Textabschnitt

____________________

Halloween auf Burg Frankenstein

Mühltal - Generalprobe für Halloween: Auf der Bühne zwischen Galgen und Fallbeil geht es grob zu. Drei Monster nehmen ihr Opfer in die Mangel. Peitschenhiebe schnellen durch die Luft. Die Menge johlt.
Einige hundert Menschen sind auf die Burg Frankenstein gekommen, die im Scheinwerferlicht ganz schön unheimlich aussieht. Der Mann, der seinen Kopf in die Öffnung der Guillotine legt, ist Ralph Eberhardt. Er ist Pächter der Burg und Organisator des südhessischen Gruselfestes. „Alles wird heute noch nicht klappen, aber vieles”, sagt er wenige Minuten vor der Foltershow.
Manche Werwölfe tragen noch Turnschuhe unter dem Kostüm, ein Vampir verbirgt einen Akku-Schrauber unter dem Gewand. Egal, der Jubel im Publikum ist groß. Für die kommenden elf Halloween-Veranstaltungen rechnet Eberhardt mit rund 25 000 Besuchern. Wie in den vergangenen Jahren, werden sie sich von Dämonen, Hexen, Monstern und anderen teuflischen Wesen erschrecken lassen. Viele Gäste werden selbst mit ausgefallenen Kostümen zwischen den alten Burgmauern herumgeistern.
Auf der Burg am Rand des Odenwalds haben die Gruselfeste seit 1976 Tradition. GIs und deutsche Freunde hatten für die erste Halloween-Party einen Stand mit Bratwurst und Cola aufgebaut. „Wir haben mit 500 Leuten gerechnet, es kamen aber mehrere tausend Menschen”, hatte der frühere Organisator Mathias Bührer einst berichtet. Dieses Jahr übergab er die Leitung an den 44 Jahre alten Ralph Eberhardt, der seit 1994 für das Festival arbeitet.

____________________

Zu erledigen
Bitte beantworte anhand des Textabschnitts über Halloween auf Burg Frankenstein: Mit wie vielen Besuchern rechnet Ralph Eberhardt für die kommenden elf Halloween-Veranstaltungen?

Auszug aus dem Datensatz:

____________________

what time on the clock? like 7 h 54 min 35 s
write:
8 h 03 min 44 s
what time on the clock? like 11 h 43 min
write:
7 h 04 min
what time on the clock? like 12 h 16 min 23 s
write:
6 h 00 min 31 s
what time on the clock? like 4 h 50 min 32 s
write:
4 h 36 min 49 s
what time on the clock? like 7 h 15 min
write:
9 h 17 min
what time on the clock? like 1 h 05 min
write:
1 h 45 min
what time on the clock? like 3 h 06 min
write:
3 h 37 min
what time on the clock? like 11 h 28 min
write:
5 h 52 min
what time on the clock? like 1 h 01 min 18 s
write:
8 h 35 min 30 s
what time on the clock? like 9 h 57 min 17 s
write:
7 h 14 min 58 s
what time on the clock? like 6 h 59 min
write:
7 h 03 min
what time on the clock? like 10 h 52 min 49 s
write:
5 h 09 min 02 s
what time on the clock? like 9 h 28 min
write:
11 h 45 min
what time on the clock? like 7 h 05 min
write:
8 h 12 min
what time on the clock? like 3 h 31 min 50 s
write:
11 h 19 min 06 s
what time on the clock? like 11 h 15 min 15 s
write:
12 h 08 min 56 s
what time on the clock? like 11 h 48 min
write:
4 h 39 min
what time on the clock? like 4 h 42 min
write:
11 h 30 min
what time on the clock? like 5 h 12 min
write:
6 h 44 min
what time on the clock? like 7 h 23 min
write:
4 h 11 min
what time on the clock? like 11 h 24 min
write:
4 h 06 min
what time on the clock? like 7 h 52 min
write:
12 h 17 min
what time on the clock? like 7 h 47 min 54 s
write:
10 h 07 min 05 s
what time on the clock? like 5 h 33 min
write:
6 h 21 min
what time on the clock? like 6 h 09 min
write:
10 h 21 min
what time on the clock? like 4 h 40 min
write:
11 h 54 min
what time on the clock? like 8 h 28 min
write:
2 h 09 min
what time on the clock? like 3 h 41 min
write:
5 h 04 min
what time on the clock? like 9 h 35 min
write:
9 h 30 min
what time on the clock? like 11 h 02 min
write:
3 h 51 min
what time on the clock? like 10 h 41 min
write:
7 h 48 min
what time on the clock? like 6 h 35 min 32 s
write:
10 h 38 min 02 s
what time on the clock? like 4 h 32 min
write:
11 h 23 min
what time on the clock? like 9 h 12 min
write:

____________________

Erledigte Aufgabe
Mit rund 25 000 Besuchern.